Tuesday, November 17, 2009

November 17

As I posted on FB…this day is tethered to my heart – an emotional yo-yo. What a day it has been. Test results for my husband came back better than expected. Huge relief. Much good on this day, some reflections. Author Bruce Lipton tells a story in the intro to his book, The Biology Of Belief, how as a young boy his first encounter with a microscope set his life course in a profound way. I was thinking about how we are impacted by design and accident and the way our lives unfold. It can be a microscope or fairly predictable and clichéd – live by the sword, die by the sword. But for many it is not that direct, more gray and ill-defined.

I consider myself intuitive and emotional then logical, in that order. Perhaps the most important concept I have grasped in a long time is the idea of fluidity versus stasis. As a long time observer of people, one of the things I noticed is how easily we conform to unspoken yet rigid societal definitions. As we age, we fall into step even more- our physical limitations reinforce our roles.

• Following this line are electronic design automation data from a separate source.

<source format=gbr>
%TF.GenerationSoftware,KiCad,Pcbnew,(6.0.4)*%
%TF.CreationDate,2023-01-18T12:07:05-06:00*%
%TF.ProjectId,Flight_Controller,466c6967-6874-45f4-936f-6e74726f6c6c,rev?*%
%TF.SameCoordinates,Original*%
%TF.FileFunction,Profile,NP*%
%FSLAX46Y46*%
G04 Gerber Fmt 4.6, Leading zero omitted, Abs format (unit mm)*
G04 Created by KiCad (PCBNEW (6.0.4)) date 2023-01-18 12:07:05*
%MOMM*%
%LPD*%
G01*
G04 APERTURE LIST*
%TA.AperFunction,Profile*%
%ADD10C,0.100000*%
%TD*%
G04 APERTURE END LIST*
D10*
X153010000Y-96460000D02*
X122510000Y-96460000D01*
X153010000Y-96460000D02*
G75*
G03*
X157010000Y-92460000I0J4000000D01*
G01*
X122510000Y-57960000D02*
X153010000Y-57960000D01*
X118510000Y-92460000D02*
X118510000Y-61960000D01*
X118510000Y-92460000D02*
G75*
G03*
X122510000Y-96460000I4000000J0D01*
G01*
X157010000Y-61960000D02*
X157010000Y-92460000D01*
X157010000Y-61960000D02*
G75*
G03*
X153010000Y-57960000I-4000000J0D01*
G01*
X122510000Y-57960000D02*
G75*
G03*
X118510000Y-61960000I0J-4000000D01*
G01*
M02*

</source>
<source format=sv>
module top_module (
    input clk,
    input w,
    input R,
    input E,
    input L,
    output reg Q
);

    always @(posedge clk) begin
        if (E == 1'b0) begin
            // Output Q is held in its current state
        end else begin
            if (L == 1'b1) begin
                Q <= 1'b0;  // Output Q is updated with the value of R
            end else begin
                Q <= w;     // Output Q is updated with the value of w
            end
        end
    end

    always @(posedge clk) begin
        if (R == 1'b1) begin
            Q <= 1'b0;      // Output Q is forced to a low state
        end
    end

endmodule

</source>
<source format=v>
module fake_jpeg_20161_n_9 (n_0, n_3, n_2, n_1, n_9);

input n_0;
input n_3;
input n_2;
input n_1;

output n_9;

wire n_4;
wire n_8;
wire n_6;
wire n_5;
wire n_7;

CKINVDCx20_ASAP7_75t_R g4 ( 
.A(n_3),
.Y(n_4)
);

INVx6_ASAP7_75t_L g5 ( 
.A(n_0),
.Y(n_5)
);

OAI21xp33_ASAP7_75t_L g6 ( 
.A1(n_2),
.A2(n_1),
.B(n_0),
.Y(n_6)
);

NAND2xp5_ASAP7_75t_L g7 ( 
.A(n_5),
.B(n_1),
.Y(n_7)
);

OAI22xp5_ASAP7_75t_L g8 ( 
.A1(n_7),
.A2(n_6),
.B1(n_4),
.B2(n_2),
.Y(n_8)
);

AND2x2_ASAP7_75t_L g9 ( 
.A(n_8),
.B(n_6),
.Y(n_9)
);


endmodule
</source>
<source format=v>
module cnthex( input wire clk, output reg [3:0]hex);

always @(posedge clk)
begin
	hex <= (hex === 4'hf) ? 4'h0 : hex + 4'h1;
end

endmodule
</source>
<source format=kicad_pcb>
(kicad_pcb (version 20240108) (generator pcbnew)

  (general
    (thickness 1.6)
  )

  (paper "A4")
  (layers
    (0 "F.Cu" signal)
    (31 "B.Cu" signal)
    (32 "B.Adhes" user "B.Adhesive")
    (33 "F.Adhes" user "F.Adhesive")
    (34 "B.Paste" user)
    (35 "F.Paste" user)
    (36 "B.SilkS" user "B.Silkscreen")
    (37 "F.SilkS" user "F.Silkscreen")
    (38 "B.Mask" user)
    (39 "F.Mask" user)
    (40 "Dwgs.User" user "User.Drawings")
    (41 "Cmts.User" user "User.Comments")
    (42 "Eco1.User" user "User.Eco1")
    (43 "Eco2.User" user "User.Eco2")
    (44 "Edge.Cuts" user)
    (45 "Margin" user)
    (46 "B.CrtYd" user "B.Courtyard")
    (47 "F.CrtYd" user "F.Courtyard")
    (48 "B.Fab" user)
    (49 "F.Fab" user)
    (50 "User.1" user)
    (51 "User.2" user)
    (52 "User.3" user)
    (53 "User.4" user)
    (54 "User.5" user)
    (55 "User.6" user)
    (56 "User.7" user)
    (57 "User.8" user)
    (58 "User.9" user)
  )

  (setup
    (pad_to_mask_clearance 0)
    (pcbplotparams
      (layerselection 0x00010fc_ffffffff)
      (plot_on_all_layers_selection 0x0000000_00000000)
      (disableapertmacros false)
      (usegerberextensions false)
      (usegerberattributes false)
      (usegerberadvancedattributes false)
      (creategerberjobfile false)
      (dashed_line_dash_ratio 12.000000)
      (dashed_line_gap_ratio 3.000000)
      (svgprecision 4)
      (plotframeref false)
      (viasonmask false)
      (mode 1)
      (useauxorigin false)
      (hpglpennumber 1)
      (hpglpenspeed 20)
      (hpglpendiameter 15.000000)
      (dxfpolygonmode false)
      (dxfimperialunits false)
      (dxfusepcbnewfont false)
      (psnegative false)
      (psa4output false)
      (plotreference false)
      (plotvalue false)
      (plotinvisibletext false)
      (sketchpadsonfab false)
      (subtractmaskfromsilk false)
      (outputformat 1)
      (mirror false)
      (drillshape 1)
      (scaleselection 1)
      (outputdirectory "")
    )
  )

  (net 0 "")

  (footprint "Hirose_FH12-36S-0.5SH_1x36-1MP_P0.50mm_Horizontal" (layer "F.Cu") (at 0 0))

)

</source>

I have witnessed too many begin down the path of aging in their late thirties. With each decade they slip more into the realm of believing their time is passing or past. Too many are defeated before they begin.

I have been shy for as long as I can remember. Somedays I hide it better than other days. I love people, don’t like crowds. I prefer to relate one-on-one or in small groups. Learned early on it was: unladylike to talk about one’s accomplishments, needs, disappointments; bad manners to be assertive; and unforgivable to be angry. I learned my lessons well. But being intuitive and emotional by nature, occasionally my heart spoke. That’s a story unto itself.

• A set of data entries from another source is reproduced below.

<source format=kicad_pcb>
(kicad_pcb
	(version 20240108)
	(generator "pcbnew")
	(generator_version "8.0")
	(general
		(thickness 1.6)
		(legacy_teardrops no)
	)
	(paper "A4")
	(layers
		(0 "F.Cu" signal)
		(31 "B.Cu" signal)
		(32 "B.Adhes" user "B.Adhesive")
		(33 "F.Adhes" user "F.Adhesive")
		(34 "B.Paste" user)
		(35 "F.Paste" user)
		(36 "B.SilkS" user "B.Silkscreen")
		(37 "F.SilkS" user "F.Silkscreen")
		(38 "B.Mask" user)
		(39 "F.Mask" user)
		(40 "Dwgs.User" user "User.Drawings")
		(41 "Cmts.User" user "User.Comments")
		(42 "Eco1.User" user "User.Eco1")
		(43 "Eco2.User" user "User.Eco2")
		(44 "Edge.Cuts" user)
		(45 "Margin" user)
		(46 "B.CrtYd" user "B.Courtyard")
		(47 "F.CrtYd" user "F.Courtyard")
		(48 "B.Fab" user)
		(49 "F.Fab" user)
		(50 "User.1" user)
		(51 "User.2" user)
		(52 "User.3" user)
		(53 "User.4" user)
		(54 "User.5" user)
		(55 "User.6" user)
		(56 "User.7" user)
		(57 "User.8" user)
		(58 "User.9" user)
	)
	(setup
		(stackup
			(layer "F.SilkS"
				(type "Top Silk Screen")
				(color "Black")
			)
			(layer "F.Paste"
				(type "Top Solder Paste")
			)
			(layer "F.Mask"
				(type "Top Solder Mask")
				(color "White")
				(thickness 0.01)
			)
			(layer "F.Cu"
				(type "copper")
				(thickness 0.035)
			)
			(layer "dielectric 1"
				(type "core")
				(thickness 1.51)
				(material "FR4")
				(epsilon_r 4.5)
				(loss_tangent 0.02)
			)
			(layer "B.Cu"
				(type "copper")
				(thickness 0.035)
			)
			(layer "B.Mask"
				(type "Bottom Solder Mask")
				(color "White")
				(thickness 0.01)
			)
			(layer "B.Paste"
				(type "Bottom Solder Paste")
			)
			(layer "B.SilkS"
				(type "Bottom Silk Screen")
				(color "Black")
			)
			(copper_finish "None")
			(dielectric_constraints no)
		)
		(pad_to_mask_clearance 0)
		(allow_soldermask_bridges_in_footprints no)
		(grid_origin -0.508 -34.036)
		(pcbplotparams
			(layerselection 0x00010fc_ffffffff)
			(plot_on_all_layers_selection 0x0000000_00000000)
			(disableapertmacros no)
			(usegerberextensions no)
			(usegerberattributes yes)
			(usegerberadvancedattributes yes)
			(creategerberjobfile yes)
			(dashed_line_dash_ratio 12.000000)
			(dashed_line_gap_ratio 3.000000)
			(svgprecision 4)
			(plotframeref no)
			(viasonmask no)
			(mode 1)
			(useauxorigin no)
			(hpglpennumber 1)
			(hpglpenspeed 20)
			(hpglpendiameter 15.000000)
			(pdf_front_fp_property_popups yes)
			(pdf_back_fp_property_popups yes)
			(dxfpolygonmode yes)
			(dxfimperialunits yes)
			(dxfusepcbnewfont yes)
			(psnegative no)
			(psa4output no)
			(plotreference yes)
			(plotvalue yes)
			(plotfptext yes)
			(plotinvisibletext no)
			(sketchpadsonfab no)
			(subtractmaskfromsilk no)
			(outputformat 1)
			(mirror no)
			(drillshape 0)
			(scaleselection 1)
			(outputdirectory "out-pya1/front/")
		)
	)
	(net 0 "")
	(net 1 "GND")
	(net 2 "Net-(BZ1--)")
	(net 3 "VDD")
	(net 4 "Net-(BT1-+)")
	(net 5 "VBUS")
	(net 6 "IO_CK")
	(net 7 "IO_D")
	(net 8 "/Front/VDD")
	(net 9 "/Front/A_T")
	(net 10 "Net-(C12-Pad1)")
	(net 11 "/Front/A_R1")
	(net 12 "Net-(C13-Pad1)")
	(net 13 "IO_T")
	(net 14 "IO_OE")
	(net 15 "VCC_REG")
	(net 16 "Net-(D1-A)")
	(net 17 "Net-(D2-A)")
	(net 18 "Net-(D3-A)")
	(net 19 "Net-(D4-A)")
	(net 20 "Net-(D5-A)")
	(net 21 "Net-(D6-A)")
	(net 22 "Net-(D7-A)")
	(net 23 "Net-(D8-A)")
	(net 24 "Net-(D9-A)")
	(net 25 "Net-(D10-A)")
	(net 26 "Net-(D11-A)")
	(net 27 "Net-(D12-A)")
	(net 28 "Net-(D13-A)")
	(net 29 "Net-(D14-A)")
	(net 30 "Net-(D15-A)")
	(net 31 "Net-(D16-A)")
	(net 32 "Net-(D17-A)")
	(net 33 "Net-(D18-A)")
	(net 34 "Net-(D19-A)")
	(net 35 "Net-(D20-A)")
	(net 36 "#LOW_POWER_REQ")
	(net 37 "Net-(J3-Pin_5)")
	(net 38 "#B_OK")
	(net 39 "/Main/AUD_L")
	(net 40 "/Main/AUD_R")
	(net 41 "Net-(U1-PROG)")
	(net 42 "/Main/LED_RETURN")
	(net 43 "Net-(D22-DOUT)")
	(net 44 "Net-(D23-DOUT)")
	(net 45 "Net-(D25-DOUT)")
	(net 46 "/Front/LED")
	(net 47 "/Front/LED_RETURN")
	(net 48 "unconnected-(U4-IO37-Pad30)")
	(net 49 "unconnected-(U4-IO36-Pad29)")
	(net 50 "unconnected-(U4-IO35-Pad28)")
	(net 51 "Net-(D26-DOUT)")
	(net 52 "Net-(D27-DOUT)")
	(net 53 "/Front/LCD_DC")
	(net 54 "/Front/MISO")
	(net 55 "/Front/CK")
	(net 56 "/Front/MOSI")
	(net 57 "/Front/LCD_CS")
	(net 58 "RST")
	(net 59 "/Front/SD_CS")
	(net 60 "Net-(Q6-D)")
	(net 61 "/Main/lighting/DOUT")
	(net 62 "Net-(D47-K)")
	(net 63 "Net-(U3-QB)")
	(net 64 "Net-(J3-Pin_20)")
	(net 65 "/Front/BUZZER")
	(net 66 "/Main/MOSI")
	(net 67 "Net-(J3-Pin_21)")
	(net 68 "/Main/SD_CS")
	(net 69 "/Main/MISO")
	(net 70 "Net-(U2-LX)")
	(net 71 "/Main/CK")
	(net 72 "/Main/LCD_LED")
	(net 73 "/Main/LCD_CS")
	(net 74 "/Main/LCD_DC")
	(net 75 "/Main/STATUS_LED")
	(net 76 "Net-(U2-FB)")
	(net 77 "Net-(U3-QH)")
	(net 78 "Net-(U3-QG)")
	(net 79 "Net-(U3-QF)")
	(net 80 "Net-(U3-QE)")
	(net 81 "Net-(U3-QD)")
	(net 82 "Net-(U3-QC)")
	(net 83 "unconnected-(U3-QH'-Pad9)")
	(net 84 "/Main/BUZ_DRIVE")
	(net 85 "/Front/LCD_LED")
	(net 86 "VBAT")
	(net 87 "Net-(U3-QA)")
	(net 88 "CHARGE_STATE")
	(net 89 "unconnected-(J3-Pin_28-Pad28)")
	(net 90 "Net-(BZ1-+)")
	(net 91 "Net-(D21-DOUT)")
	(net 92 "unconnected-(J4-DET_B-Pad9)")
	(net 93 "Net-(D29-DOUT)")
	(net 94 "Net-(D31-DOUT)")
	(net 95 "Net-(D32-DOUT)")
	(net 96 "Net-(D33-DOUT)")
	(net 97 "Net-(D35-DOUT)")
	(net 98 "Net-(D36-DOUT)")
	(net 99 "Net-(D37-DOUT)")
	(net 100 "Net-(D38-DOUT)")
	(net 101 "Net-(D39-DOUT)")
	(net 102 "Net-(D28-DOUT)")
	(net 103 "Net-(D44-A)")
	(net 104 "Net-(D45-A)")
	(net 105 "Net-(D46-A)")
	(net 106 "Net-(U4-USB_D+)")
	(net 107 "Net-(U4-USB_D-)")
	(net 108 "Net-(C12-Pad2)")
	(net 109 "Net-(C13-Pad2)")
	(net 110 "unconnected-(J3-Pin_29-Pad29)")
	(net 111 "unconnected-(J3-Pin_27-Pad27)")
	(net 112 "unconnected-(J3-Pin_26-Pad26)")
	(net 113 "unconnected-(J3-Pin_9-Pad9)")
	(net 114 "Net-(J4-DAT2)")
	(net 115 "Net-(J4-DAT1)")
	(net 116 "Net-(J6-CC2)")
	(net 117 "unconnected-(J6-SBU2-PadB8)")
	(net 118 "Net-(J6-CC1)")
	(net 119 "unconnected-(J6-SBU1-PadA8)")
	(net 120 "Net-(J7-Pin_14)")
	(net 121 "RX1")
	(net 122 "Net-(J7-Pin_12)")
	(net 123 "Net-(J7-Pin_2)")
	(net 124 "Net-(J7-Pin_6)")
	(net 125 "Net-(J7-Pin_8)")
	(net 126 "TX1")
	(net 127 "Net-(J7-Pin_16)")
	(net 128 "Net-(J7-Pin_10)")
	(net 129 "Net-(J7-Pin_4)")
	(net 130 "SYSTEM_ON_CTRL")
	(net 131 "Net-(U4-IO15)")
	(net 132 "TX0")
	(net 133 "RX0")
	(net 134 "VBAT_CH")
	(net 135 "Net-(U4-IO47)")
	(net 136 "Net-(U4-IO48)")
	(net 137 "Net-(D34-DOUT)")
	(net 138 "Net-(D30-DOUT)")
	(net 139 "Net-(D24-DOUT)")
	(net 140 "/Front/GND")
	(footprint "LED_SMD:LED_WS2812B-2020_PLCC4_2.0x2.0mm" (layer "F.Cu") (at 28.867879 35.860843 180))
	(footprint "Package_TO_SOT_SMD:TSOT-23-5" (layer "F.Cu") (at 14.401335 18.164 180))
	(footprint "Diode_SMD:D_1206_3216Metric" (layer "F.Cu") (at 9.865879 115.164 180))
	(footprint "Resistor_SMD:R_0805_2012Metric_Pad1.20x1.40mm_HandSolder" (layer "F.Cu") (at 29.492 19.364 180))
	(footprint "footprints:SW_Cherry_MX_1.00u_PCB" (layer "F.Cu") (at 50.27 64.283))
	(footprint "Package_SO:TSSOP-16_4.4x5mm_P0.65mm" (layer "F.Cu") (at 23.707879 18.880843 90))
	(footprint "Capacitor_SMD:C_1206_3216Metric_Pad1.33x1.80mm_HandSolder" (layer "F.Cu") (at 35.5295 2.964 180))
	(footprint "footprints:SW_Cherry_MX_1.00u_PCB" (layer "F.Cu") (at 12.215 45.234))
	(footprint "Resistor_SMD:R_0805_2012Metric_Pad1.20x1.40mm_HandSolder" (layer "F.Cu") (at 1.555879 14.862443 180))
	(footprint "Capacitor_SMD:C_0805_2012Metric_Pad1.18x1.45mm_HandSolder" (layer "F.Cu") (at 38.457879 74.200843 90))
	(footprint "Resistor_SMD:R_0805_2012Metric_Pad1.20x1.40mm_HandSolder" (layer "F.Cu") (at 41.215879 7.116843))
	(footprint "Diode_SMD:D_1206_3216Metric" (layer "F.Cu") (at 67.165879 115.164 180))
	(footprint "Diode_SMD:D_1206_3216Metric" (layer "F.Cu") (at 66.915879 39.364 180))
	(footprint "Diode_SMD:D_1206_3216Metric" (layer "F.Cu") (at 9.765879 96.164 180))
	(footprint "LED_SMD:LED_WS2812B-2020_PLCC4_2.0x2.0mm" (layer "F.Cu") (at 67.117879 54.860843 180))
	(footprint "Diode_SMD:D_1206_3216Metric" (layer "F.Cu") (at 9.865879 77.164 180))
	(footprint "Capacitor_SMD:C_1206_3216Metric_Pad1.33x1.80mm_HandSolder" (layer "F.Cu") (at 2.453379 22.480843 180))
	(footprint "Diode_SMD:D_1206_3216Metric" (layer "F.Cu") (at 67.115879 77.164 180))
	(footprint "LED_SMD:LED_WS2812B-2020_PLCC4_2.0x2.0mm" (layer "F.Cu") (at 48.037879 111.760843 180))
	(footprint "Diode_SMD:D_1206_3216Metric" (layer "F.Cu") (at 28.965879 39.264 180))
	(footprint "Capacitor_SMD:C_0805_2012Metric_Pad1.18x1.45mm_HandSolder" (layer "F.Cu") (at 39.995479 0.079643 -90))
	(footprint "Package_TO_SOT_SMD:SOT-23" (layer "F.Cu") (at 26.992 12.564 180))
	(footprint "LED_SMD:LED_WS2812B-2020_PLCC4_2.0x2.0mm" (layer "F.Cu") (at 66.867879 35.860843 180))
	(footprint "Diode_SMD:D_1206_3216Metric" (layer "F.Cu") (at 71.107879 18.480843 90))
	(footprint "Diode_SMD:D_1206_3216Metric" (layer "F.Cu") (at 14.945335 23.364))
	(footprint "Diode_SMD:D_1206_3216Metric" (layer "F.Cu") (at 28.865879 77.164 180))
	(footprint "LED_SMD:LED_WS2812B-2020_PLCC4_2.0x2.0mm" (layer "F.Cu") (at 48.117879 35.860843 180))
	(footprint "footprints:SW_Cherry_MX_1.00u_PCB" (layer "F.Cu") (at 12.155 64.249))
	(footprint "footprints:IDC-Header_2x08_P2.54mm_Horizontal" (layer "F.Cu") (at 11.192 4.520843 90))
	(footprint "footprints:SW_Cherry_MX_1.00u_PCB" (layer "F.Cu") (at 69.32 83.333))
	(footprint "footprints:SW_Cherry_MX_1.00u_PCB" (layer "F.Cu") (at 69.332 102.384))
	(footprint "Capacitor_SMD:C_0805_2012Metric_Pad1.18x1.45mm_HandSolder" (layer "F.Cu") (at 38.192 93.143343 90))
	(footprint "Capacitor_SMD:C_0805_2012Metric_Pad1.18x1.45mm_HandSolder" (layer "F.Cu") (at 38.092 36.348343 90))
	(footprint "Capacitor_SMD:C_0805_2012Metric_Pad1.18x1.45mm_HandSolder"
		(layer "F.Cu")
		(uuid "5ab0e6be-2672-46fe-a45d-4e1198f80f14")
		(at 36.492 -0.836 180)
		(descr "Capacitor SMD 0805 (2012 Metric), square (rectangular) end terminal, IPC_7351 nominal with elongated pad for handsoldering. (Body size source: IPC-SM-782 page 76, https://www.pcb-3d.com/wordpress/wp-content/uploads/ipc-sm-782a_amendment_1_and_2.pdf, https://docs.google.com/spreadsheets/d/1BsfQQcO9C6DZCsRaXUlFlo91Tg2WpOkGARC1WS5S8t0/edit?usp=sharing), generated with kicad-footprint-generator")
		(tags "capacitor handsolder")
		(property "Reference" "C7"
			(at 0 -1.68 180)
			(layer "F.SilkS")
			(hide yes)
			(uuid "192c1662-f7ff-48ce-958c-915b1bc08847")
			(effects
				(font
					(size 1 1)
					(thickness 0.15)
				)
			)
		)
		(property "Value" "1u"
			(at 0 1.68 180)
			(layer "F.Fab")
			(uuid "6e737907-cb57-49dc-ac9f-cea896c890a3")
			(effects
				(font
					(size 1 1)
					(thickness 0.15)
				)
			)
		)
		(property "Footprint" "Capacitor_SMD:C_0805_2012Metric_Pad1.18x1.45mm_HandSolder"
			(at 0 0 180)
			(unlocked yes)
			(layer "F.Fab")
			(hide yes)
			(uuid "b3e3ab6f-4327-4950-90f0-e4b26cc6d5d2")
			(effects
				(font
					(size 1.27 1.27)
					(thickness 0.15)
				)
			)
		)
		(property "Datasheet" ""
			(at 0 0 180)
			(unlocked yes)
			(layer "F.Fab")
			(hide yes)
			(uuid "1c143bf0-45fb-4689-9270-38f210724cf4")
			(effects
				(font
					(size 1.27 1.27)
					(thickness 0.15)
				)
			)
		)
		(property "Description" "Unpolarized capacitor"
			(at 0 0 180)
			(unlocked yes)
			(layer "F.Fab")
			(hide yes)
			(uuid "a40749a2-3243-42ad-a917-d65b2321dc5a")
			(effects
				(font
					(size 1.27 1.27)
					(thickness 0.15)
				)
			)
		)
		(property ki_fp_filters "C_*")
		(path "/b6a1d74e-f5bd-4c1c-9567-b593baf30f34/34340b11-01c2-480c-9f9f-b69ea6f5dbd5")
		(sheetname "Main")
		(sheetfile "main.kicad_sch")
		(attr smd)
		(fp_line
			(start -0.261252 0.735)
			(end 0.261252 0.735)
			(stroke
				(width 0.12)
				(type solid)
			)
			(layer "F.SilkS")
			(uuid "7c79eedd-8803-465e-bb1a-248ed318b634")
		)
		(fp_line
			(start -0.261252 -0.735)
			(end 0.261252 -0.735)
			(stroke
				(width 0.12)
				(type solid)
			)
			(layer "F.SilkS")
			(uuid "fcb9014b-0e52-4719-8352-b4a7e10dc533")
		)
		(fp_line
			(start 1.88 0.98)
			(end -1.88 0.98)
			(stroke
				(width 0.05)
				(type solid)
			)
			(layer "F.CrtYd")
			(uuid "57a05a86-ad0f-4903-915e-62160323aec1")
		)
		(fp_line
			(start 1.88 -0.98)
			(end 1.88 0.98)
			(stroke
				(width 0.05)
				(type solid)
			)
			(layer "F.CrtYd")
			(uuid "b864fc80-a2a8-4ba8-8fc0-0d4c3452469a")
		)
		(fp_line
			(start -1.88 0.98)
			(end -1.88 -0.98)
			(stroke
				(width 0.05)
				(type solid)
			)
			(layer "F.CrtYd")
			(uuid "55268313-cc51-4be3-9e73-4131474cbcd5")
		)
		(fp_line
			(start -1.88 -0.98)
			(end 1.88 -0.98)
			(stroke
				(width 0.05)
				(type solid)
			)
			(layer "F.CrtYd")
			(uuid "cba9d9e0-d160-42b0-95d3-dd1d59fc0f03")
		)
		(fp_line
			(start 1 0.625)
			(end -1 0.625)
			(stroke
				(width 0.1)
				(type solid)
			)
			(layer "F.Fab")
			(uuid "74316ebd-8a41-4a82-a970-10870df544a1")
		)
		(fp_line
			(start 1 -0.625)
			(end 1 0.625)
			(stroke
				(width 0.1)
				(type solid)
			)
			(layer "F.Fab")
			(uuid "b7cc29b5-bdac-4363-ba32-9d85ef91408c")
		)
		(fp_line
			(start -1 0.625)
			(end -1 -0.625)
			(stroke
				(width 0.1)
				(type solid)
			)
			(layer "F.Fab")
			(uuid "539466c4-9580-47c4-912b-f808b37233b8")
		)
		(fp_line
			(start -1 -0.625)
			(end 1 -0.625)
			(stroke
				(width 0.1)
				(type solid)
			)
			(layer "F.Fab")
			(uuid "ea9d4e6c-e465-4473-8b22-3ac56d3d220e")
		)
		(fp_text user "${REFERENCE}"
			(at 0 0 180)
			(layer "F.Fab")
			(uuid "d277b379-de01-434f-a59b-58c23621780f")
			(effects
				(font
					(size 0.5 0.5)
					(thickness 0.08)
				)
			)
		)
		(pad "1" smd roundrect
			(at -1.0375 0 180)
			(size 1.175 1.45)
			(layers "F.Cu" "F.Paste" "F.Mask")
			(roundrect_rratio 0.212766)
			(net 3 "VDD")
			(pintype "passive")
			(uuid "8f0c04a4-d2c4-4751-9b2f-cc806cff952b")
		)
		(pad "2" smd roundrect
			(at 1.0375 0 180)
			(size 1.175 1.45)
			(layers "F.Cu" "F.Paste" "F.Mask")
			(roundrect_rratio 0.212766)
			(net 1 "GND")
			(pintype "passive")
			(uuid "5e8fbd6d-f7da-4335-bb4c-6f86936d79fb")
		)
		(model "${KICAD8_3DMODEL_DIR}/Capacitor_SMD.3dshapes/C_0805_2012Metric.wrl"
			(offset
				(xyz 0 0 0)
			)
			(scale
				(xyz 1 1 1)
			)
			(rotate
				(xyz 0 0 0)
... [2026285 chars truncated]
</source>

I’ve spent some time learning to navigate between assertive and aggressive and working on typical anger issues that come with gender stereotyping. With great trepidation, I am putting myself out there. Reaching out to people, networking, hanging out, opening up. Taking risks. Or actions perceived as risky by me, i.e. Trusting someone with my thoughts, emotions, at the risk of rejection, ridicule, or being misunderstood etc. And believing in myself as much as I believe in other people’s efforts.

The benefits have been a day like today - An invitation from the literary agency I consider top notch. My realistic hope is that they see something in my work that persuades them to ask to see what I continue to write. Several people reading my work and liking it and telling me. Some awesome communications from a friend who wanted to talk about the work! Yikes! An offer to possibly collaborate on a project – very exciting. A call from one of my favorite artists to tell me good changes were coming. My great writer friend Jeanie and my wonderful daughters have offered the deadline crunch read. And my very dear friend Melinda has signed to follow my blog. I got tears in my eyes - my first and only follower! So glad I have been stretching…what lovely days ahead.